Gouging, scoring, marring, and tearing of the pipe is typically caused when the jaws of the tong or wrench slip. Slipping may be caused by a number of undesirable conditions which cause concentration of the gripping force applied by the tong or wrench. Generally, there are two sources of slipping: the jaw clamping system and the gripping teeth. First, imperfections and flexibility in the clamping system can cause insufficient contact between gripping teeth of the tong or wrench and the pipe. When the clamping force is applied by the mechanical or hydraulic system to the jaw body, the teeth (typically formed on an insert that is retained in the jaw) engage the pipe material. However, when the torquing force is applied, thereby causing rotation of the pipe sections, a reaction force is created which pushes back on the insert. Due to the continued application of rotational force and the flexibility inherent in the hydraulic, mechanical, and other holding systems, the inserts tend to advance along and move back slightly from the pipe surface. Pin tolerances and hydraulic fluid compressibility contribute to the inherent flexibility in the holding systems. Pipe material flexibility, or elasticity, also contributes to the overall flexibility which tends to cause the inserts to creep back from the pipe. Consequently, the teeth creep back from the pipe material until there is insufficient contact between the gripping teeth and the pipe, causing the jaws to slip and mar or gouge the pipe surface. Because it is difficult to achieve a system where the jaws do not move relative to the pipe material, even in a strictly mechanical system, conventional jaws allow undesirable slipping.

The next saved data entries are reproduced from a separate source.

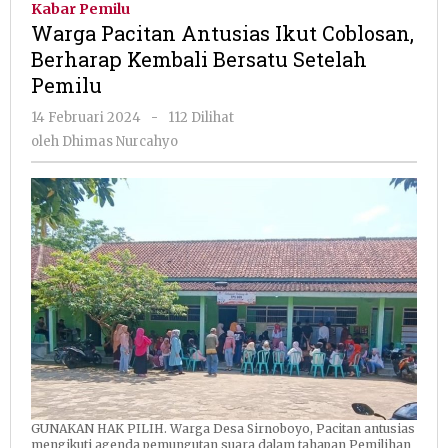
Kabar Pemilu
Ikut
Warga Pacitan Antusias Ikut Coblosan,
Coblosan,
Berharap Kembali Bersatu Setelah
Berharap
Pemilu
Kembali
Bersatu
oleh
14 Februari 2024
-
112 Dilihat
Setelah
Dhimas
oleh
Dhimas Nurcahyo
Pemilu
Nurcahyo
GUNAKAN HAK PILIH. Warga Desa Sirnoboyo, Pacitan antusias
mengikuti agenda pemungutan suara dalam tahapan Pemilihan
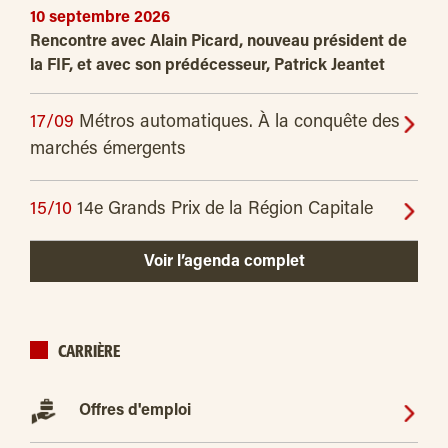
10 septembre 2026
Rencontre avec Alain Picard, nouveau président de
la FIF, et avec son prédécesseur, Patrick Jeantet
17/09
Métros automatiques. À la conquête des
marchés émergents
15/10
14e Grands Prix de la Région Capitale
Voir l’agenda complet
CARRIÈRE
Offres d'emploi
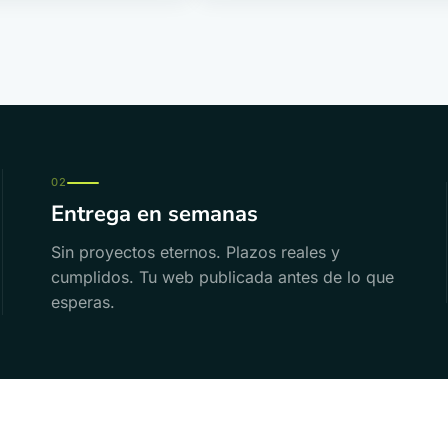
02
Entrega en semanas
Sin proyectos eternos. Plazos reales y
cumplidos. Tu web publicada antes de lo que
esperas.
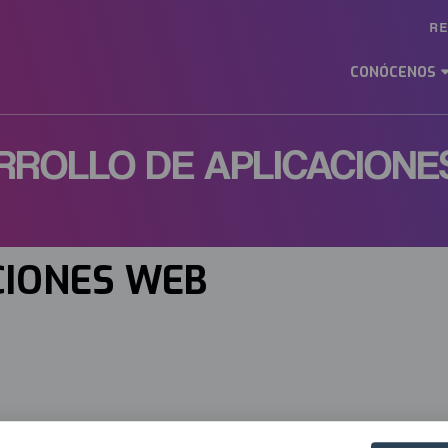
R
Ma
M
CONÓCENOS
ES
RROLLO DE APLICACIONE
CIONES WEB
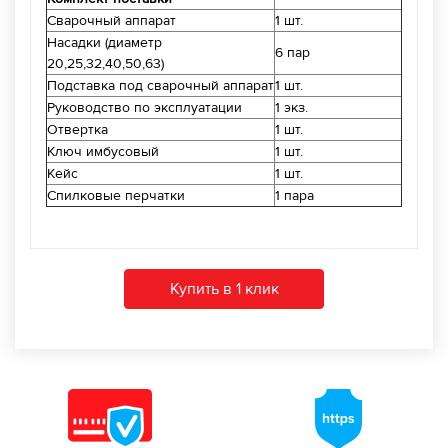
Сварочный аппарат
1 шт.
Насадки (диаметр
6 пар
20,25,32,40,50,63)
Подставка под сварочный аппарат
1 шт.
Руководство по эксплуатации
1 экз.
Отвертка
1 шт.
Ключ имбусовый
1 шт.
Кейс
1 шт.
Спилковые перчатки
1 пара
Купить в 1 клик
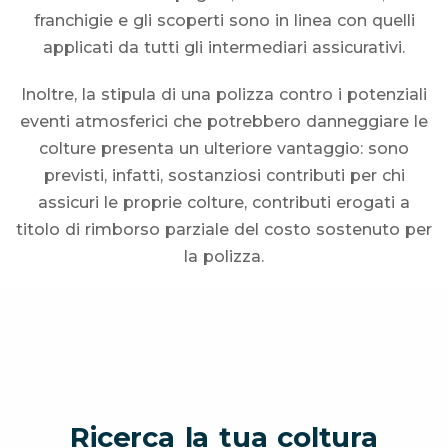
franchigie e gli scoperti sono in linea con quelli
applicati da tutti gli intermediari assicurativi.
Inoltre, la stipula di una polizza contro i potenziali
eventi atmosferici che potrebbero danneggiare le
colture presenta un ulteriore vantaggio: sono
previsti, infatti, sostanziosi contributi per chi
assicuri le proprie colture, contributi erogati a
titolo di rimborso parziale del costo sostenuto per
la polizza.
Ricerca la tua coltura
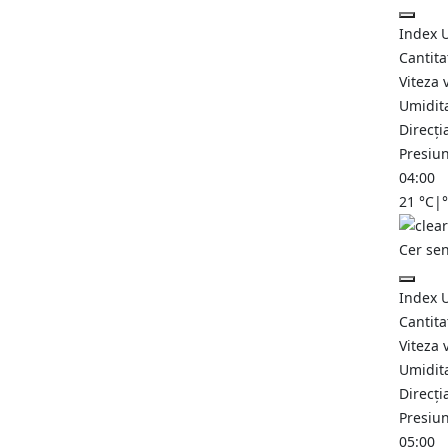
Index 
Cantita
Viteza 
Umidit
Direcți
Presiu
04:00
21
°C
|
Cer se
Index 
Cantita
Viteza 
Umidit
Direcți
Presiu
05:00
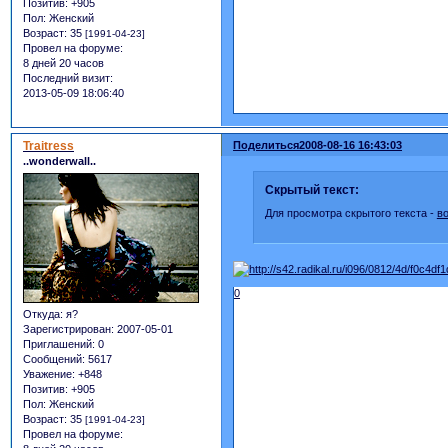
Позитив:
+905
Пол:
Женский
Возраст:
35
[1991-04-23]
Провел на форуме:
8 дней 20 часов
Последний визит:
2013-05-09 18:06:40
Traitress
Поделиться
2008-08-16 16:43:03
..wonderwall..
Скрытый текст:
Для просмотра скрытого текста -
в
0
Откуда:
я?
Зарегистрирован
: 2007-05-01
Приглашений:
0
Сообщений:
5617
Уважение:
+848
Позитив:
+905
Пол:
Женский
Возраст:
35
[1991-04-23]
Провел на форуме:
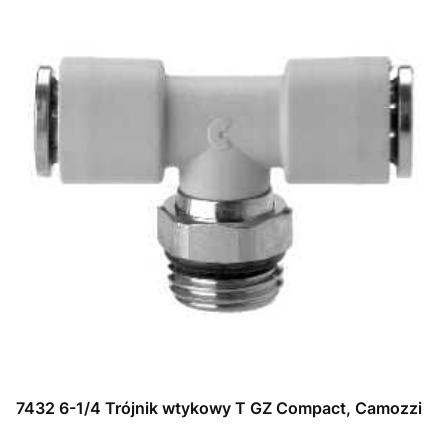
7432 6-1/4 Trójnik wtykowy T GZ Compact, Camozzi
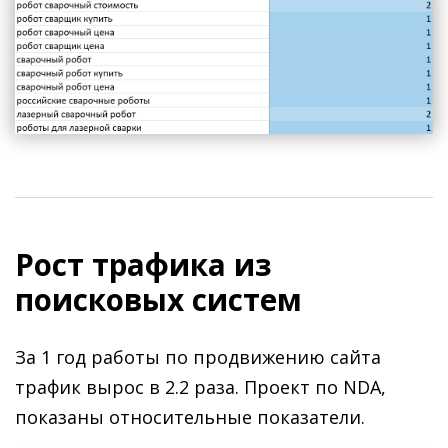
Рост трафика из
поисковых систем
За 1 год работы по продвижению сайта
трафик вырос в 2.2 раза. Проект по NDA,
показаны относительные показатели.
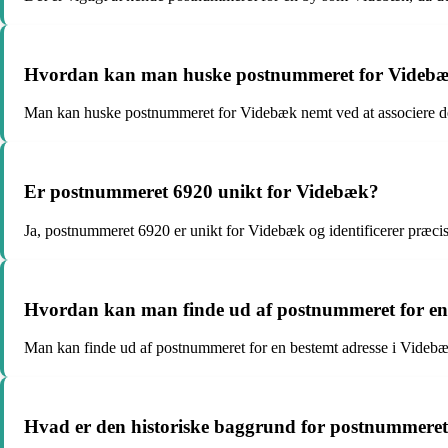
Hvordan kan man huske postnummeret for Videb
Man kan huske postnummeret for Videbæk nemt ved at associere det
Er postnummeret 6920 unikt for Videbæk?
Ja, postnummeret 6920 er unikt for Videbæk og identificerer præcis
Hvordan kan man finde ud af postnummeret for en 
Man kan finde ud af postnummeret for en bestemt adresse i Videbæk
Hvad er den historiske baggrund for postnummere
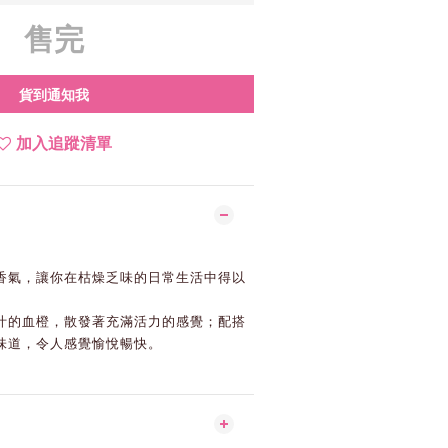
售完
貨到通知我
加入追蹤清單
香氣，讓你在枯燥乏味的日常生活中得以
汁的血橙，散發著充滿活力的感覺；配搭
味道，令人感覺愉悅暢快。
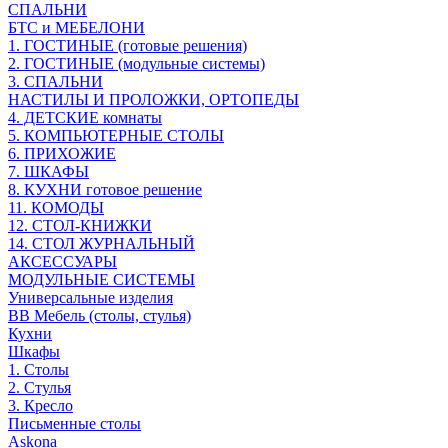
СПАЛЬНИ
БТС и МЕБЕЛОНИ
1. ГОСТИНЫЕ (готовые решения)
2. ГОСТИНЫЕ (модульные системы)
3. СПАЛЬНИ
НАСТИЛЫ И ПРОЛОЖКИ, ОРТОПЕДЫ
4. ДЕТСКИЕ комнаты
5. КОМПЬЮТЕРНЫЕ СТОЛЫ
6. ПРИХОЖИЕ
7. ШКАФЫ
8. КУХНИ готовое решение
11. КОМОДЫ
12. СТОЛ-КНИЖКИ
14. СТОЛ ЖУРНАЛЬНЫЙ
АКСЕССУАРЫ
МОДУЛЬНЫЕ СИСТЕМЫ
Универсальные изделия
ВВ Мебель (столы, стулья)
Кухни
Шкафы
1. Столы
2. Стулья
3. Кресло
Письменные столы
Askona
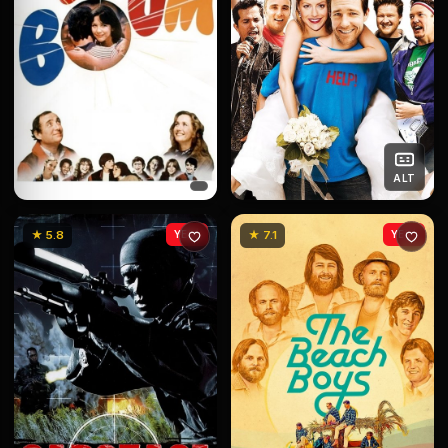
ALT
★ 5.8
YENİ
★ 7.1
YENİ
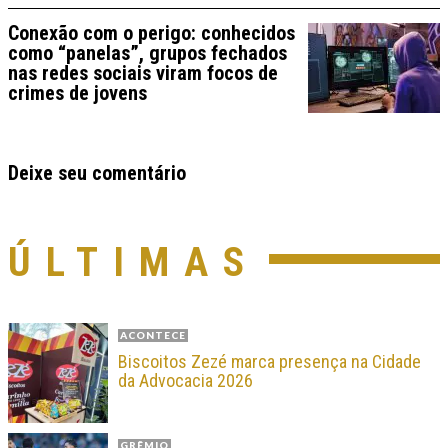
Conexão com o perigo: conhecidos
como “panelas”, grupos fechados
nas redes sociais viram focos de
crimes de jovens
Deixe seu comentário
ÚLTIMAS
ACONTECE
Biscoitos Zezé marca presença na Cidade
da Advocacia 2026
GRÊMIO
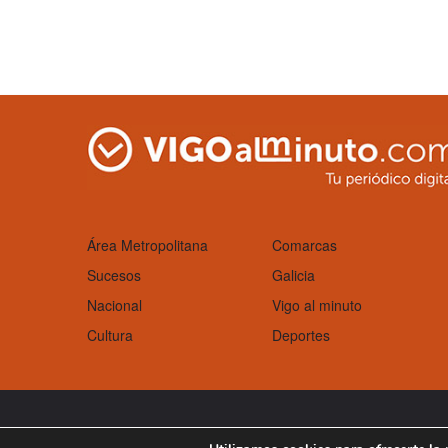
Área Metropolitana
Comarcas
Sucesos
Galicia
Nacional
Vigo al minuto
Cultura
Deportes
Aviso Legal
Política de cookies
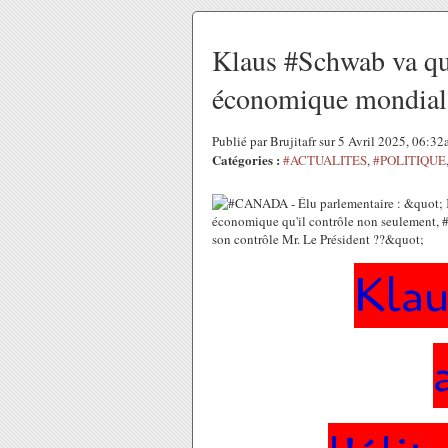
Klaus #Schwab va qui
économique mondial
Publié par Brujitafr sur 5 Avril 2025, 06:3
Catégories :
#ACTUALITES
,
#POLITIQUE
Kla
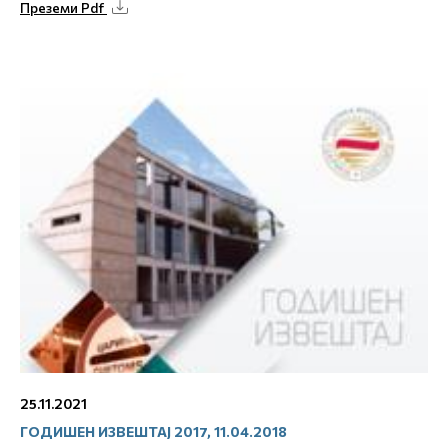
Преземи Pdf
25.11.2021
ГОДИШЕН ИЗВЕШТАЈ 2017, 11.04.2018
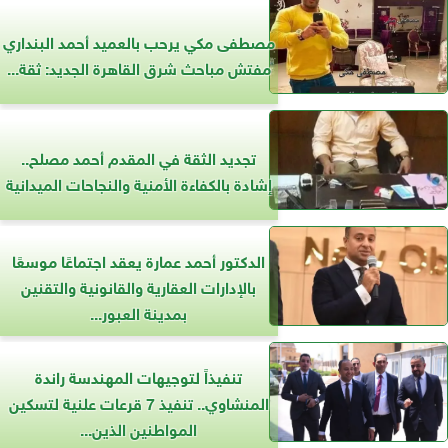
مصطفى مكي يرحب بالعميد أحمد البنداري
مفتش مباحث شرق القاهرة الجديد: ثقة...
تجديد الثقة في المقدم أحمد مصلح..
إشادة بالكفاءة الأمنية والنجاحات الميدانية
الدكتور أحمد عمارة يعقد اجتماعًا موسعًا
بالإدارات العقارية والقانونية والتقنين
بمدينة العبور...
تنفيذاً لتوجيهات المهندسة راندة
المنشاوي.. تنفيذ 7 قرعات علنية لتسكين
المواطنين الذين...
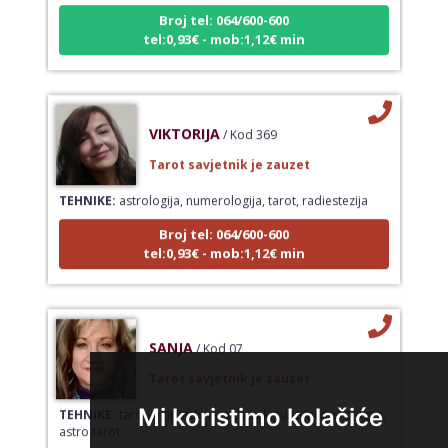
Broj tel: 064/600-600
tel:0,93€ - mob:1,12€ min
VIKTORIJA
/ Kod 369
Tarot savjetnik je zauzet
TEHNIKE:
astrologija, numerologija, tarot, radiestezija
Broj tel: 064/600-600
tel:0,93€ - mob:1,12€ min
SANJA
/ Kod 07
Tarot savjetnik je zauzet
TEHNIKE:
tarot, egipatski tarot, visak, rune, numerologija,
Mi koristimo kolačiće
astro tarot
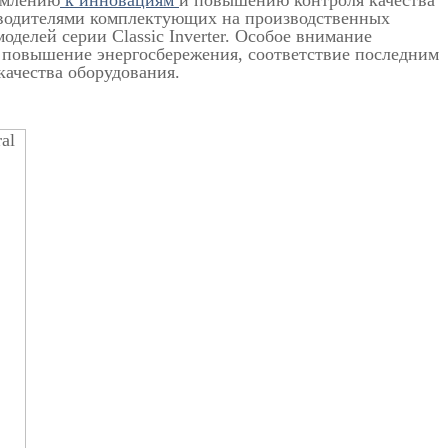
емлению
к инновациям
и повышению контроля качества
оизводителями комплектующих на производственных
делей серии Classic Inverter. Особое внимание
к повышение энергосбережения, соответствие последним
качества оборудования.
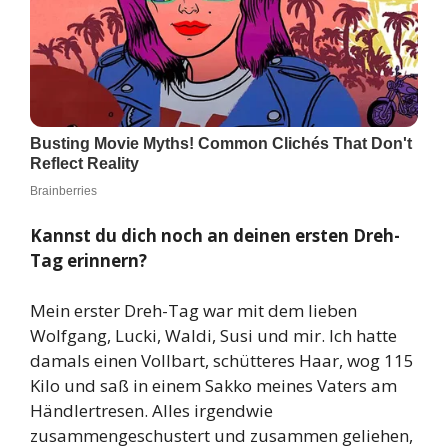
Kannst du dich noch an deinen ersten Dreh-
Tag erinnern?
Mein erster Dreh-Tag war mit dem lieben
Wolfgang, Lucki, Waldi, Susi und mir. Ich hatte
damals einen Vollbart, schütteres Haar, wog 115
Kilo und saß in einem Sakko meines Vaters am
Händlertresen. Alles irgendwie
zusammengeschustert und zusammen geliehen,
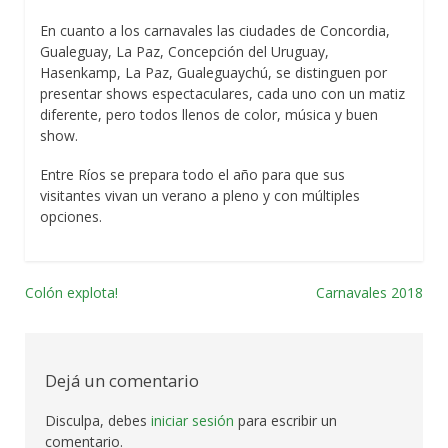
En cuanto a los carnavales las ciudades de Concordia,
Gualeguay, La Paz, Concepción del Uruguay,
Hasenkamp, La Paz, Gualeguaychú, se distinguen por
presentar shows espectaculares, cada uno con un matiz
diferente, pero todos llenos de color, música y buen
show.
Entre Ríos se prepara todo el año para que sus
visitantes vivan un verano a pleno y con múltiples
opciones.
Colón explota!
Carnavales 2018
Navegación
por
las
Dejá un comentario
entradas
Disculpa, debes
iniciar sesión
para escribir un
comentario.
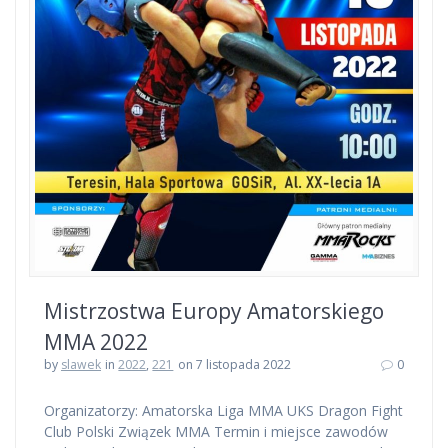
Mistrzostwa Europy Amatorskiego
MMA 2022
by
slawek
in
2022
,
221
on 7 listopada 2022
0
Organizatorzy: Amatorska Liga MMA UKS Dragon Fight
Club Polski Związek MMA Termin i miejsce zawodów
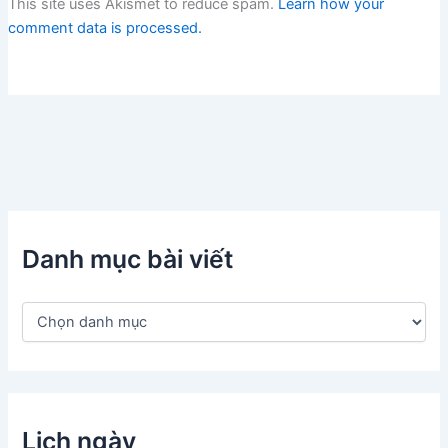
This site uses Akismet to reduce spam.
Learn how your
comment data is processed.
Danh mục bài viết
D
a
n
h
m
ụ
c
Lịch ngày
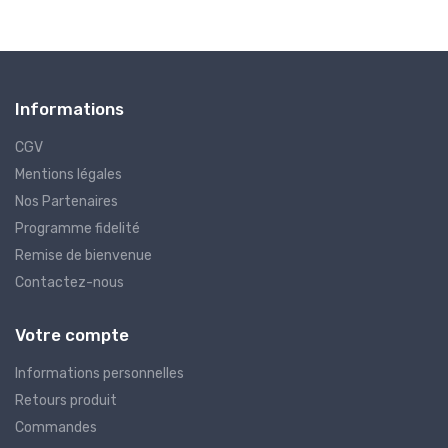
Informations
CGV
Mentions légales
Nos Partenaires
Programme fidelité
Remise de bienvenue
Contactez-nous
Votre compte
Informations personnelles
Retours produit
Commandes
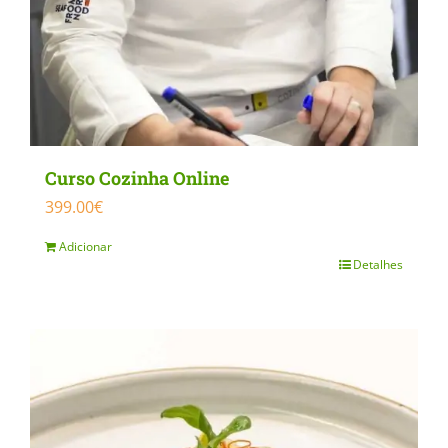
Curso Cozinha Online
399.00
€
Adicionar
Detalhes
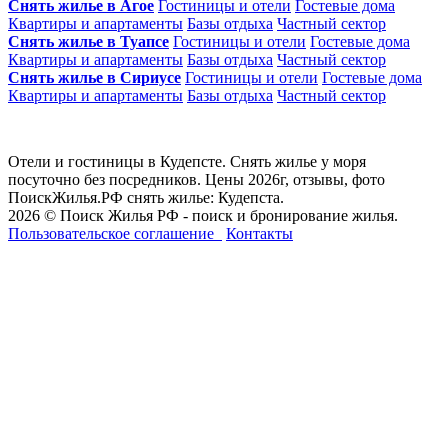
Снять жилье в Агое
Гостиницы и отели
Гостевые дома
Квартиры и апартаменты
Базы отдыха
Частный сектор
Снять жилье в Туапсе
Гостиницы и отели
Гостевые дома
Квартиры и апартаменты
Базы отдыха
Частный сектор
Снять жилье в Сириусе
Гостиницы и отели
Гостевые дома
Квартиры и апартаменты
Базы отдыха
Частный сектор
Отели и гостиницы в Кудепсте. Снять жилье у моря
посуточно без посредников. Цены 2026г, отзывы, фото
ПоискЖилья.РФ снять жилье: Кудепста.
2026 © Поиск Жилья РФ - поиск и бронирование жилья.
Пользовательское соглашение
Контакты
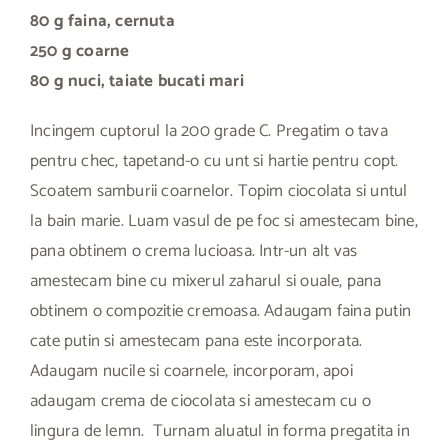
80 g faina, cernuta
250 g coarne
80 g nuci, taiate bucati mari
Incingem cuptorul la 200 grade C. Pregatim o tava
pentru chec, tapetand-o cu unt si hartie pentru copt.
Scoatem samburii coarnelor. Topim ciocolata si untul
la bain marie. Luam vasul de pe foc si amestecam bine,
pana obtinem o crema lucioasa. Intr-un alt vas
amestecam bine cu mixerul zaharul si ouale, pana
obtinem o compozitie cremoasa. Adaugam faina putin
cate putin si amestecam pana este incorporata.
Adaugam nucile si coarnele, incorporam, apoi
adaugam crema de ciocolata si amestecam cu o
lingura de lemn. Turnam aluatul in forma pregatita in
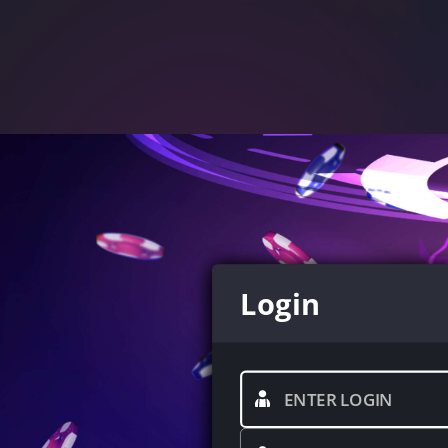
Login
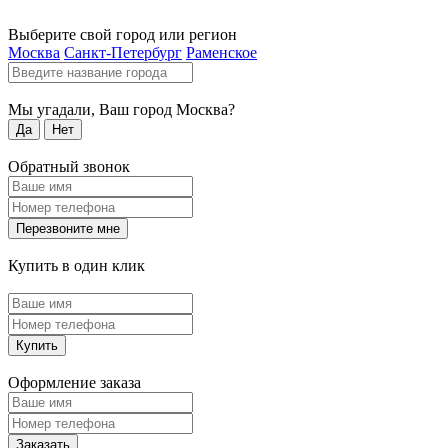
Выберите свой город или регион
Москва
Санкт-Петербург
Раменское
Мы угадали, Ваш город
Москва
?
Да
Нет
Обратный звонок
Перезвоните мне
Купить в один клик
Купить
Оформление заказа
Заказать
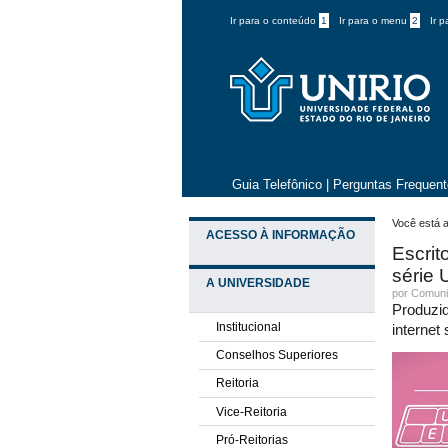
Ir para o conteúdo
1
Ir para o menu
2
Ir 
Guia Telefônico
|
Perguntas Frequen
Você está a
ACESSO À INFORMAÇÃO
Escrit
série 
A UNIVERSIDADE
por
Comuni
Produzi
Institucional
internet
Conselhos Superiores
Reitoria
Vice-Reitoria
Pró-Reitorias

A second source contributing to jaw slippage is the shortcomings inherent in the gripping teeth, which are usually set in rows on jaw inserts. The inserts are typically removable from the jaw assembly so that they may be replaced when they become worn or otherwise ineffective. Generally, assuming the clamping system is able to maintain the teeth in engagement with the pipe material, the ability of the teeth to avoid slipping is a function of the resistance that they provide. Sometimes insert resistance is viewed in terms of the resistance or penetration profile of the insert. This resistance profile represents the contact with the pipe material provided by the gripping faces of a set of insert teeth as viewed from the front of the insert in the horizontal plane in which the teeth lie. For example, evidence of pipe-scoring in tubulars held by conventional teeth inserts clearly shows a teeth profile indicating that resistance is not spread over the entire length of the tooth insert. Such scoring shows raised portions of pipe material corresponding to the spaces between the teeth where no resistance is provided. When sets of insert teeth exhibit resistance profiles with areas of no resistance, such as with conventional teeth, jaw slippage is much more likely to occur.
Therefore, it is desirable for a power tong or wrench or top drive casing tool to compensate for its inherent flexibility to prevent detrimental scoring or other damage from occurring to the tubular. It is also desirable for the gripping jaw inserts to maintain a sufficient contact area between the teeth and the pipe, and to have a more evenly distributed and fuller resistance profile.